* **SOURCE MATERIAL**
'''
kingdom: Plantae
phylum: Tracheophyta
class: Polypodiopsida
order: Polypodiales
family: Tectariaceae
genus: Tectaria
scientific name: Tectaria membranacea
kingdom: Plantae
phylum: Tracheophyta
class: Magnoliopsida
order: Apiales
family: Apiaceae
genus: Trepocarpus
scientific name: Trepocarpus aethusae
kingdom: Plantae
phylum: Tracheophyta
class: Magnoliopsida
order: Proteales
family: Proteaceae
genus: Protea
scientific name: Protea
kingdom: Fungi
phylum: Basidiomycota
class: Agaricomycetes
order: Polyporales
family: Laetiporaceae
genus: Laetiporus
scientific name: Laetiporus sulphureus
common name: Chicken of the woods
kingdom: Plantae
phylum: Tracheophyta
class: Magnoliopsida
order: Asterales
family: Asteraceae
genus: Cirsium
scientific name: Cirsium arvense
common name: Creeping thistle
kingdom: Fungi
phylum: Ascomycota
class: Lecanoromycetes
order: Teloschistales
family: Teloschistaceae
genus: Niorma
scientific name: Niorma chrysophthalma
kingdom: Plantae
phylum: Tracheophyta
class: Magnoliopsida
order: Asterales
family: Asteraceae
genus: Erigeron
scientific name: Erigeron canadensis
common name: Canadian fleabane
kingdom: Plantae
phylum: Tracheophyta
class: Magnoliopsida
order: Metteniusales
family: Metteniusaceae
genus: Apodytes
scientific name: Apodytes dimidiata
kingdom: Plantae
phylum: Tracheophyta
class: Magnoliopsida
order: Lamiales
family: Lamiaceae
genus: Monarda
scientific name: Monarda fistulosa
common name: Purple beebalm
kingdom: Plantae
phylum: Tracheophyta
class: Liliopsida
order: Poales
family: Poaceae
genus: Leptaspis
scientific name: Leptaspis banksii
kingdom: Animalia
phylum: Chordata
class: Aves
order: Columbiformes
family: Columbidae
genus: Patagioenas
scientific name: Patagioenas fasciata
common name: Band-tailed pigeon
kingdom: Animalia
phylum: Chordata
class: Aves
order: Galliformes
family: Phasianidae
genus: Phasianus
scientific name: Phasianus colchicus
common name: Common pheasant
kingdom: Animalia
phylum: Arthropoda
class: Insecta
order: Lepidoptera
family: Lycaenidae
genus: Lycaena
'''
* **CHALLENGE**
Please write out the stretch of the listing from its start through the line containing "order: Columbiformes", substituting "taxon name" for "scientific name" and leaving everything else unchanged.

* **THE ANSWER**
kingdom: Plantae
phylum: Tracheophyta
class: Polypodiopsida
order: Polypodiales
family: Tectariaceae
genus: Tectaria
taxon name: Tectaria membranacea
kingdom: Plantae
phylum: Tracheophyta
class: Magnoliopsida
order: Apiales
family: Apiaceae
genus: Trepocarpus
taxon name: Trepocarpus aethusae
kingdom: Plantae
phylum: Tracheophyta
class: Magnoliopsida
order: Proteales
family: Proteaceae
genus: Protea
taxon name: Protea
kingdom: Fungi
phylum: Basidiomycota
class: Agaricomycetes
order: Polyporales
family: Laetiporaceae
genus: Laetiporus
taxon name: Laetiporus sulphureus
common name: Chicken of the woods
kingdom: Plantae
phylum: Tracheophyta
class: Magnoliopsida
order: Asterales
family: Asteraceae
genus: Cirsium
taxon name: Cirsium arvense
common name: Creeping thistle
kingdom: Fungi
phylum: Ascomycota
class: Lecanoromycetes
order: Teloschistales
family: Teloschistaceae
genus: Niorma
taxon name: Niorma chrysophthalma
kingdom: Plantae
phylum: Tracheophyta
class: Magnoliopsida
order: Asterales
family: Asteraceae
genus: Erigeron
taxon name: Erigeron canadensis
common name: Canadian fleabane
kingdom: Plantae
phylum: Tracheophyta
class: Magnoliopsida
order: Metteniusales
family: Metteniusaceae
genus: Apodytes
taxon name: Apodytes dimidiata
kingdom: Plantae
phylum: Tracheophyta
class: Magnoliopsida
order: Lamiales
family: Lamiaceae
genus: Monarda
taxon name: Monarda fistulosa
common name: Purple beebalm
kingdom: Plantae
phylum: Tracheophyta
class: Liliopsida
order: Poales
family: Poaceae
genus: Leptaspis
taxon name: Leptaspis banksii
kingdom: Animalia
phylum: Chordata
class: Aves
order: Columbiformes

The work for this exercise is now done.